#### [EXERCISE PASSAGE]
The title of a now-deleted Reddit post read simply: “V2 of a Paul Chadeisson model I’ve been training”. Just below sat three digital renderings of mountain-sized sci-fi cityscapes. Zooming in on them exposed finer details as the glitchy outputs of an artificial intelligence prompt-based image program, but they were nonetheless impressive. Set in a conventional perspective, the gargantuan structures imparted the same feeling of awe and excitement of the best sci-fi visions.
The renderings were stylistic replications of the work of Paul Chadeisson, a freelance conceptual artist who’s worked on major film, video game, and streaming productions like Black Adam, Cyberpunk 2077, Love, Death & Robots, and the upcoming Dune: Part II. The user who created the now-deleted images had done so by training an AI model explicitly on Chadeisson’s work. But, posting them on the social media platform kicked off a heated debate between Reddit community members who thought the model was an ethical step too far, and those who considered it a victimless creative endeavor. Chadeisson himself got wind of the model and chimed in on the post as well.
“As the owner of the images you are using to develop this model, I think I have my [word] to say,” wrote Chadeisson in reply to the original post. “This model seems like a really fun tool [for my] personal use, but in the hand of others, it seems completely unhealthy, especially without my consent and authorization. Those images are under copyright and you are not allowed to use [them] in any way.”
This Reddit discussion is a microcosm of a growing debate on AI art, and there’s no lack of strident opinions in either camp. AI image generation tools are only getting better at what they do, which means concerns about ethical use, copyright law and infringement, and what it means to be an artist and a human are only going to get more pressing as time passes. Much depends on how we navigate the resulting implications.
Ghost in the machine
That AI can completely shake up industries and cause people to question humanity’s role in areas where it’s being implemented is nothing new. But never before has the technology so directly touched on some of the things that we often deem the exclusive and sacred territory of what some call the soul — art and creative expression. Most people share the fear that Douglas Hofstader, the Pulitzer Prize-winning author of Gödel, Escher, Bach: An Eternal Golden Braid, once expressed: if artistic minds capable of producing unrivaled works of subtlety, complexity, and depth can be trivialized by a small chip, it would lay waste to their sense of what it is to be human.

#### [COMPLETE THE FOLLOWING]
**1.** Write out the part of the AI art article starting with "Ghost in the" and going on through "to be human.".
**2.** List every film, video game, or streaming production that the AI art article names as one Paul Chadeisson has worked on.

#### [EXCERPTED DATA]
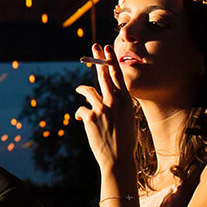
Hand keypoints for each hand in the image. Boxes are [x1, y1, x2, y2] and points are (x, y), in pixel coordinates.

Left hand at [74, 43, 135, 173]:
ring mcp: (101, 108)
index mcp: (126, 101)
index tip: (107, 48)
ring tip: (79, 88)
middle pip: (103, 76)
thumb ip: (118, 106)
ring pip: (88, 91)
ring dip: (82, 89)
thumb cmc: (125, 141)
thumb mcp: (128, 120)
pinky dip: (80, 115)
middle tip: (95, 47)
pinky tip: (82, 121)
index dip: (111, 61)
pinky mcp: (89, 117)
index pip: (118, 76)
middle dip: (98, 59)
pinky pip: (81, 110)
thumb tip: (107, 98)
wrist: (118, 159)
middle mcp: (114, 101)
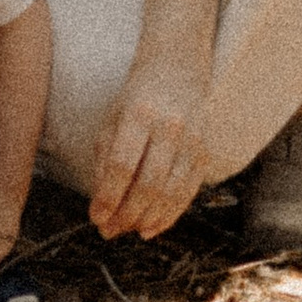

#### [PER-TASK OUTPUTS]
**1.**
Ghost in the machine
That AI can completely shake up industries and cause people to question humanity’s role in areas where it’s being implemented is nothing new. But never before has the technology so directly touched on some of the things that we often deem the exclusive and sacred territory of what some call the soul — art and creative expression. Most people share the fear that Douglas Hofstader, the Pulitzer Prize-winning author of Gödel, Escher, Bach: An Eternal Golden Braid, once expressed: if artistic minds capable of producing unrivaled works of subtlety, complexity, and depth can be trivialized by a small chip, it would lay waste to their sense of what it is to be human.

**2.**
Black Adam
Cyberpunk 2077
Love, Death & Robots
Dune: Part II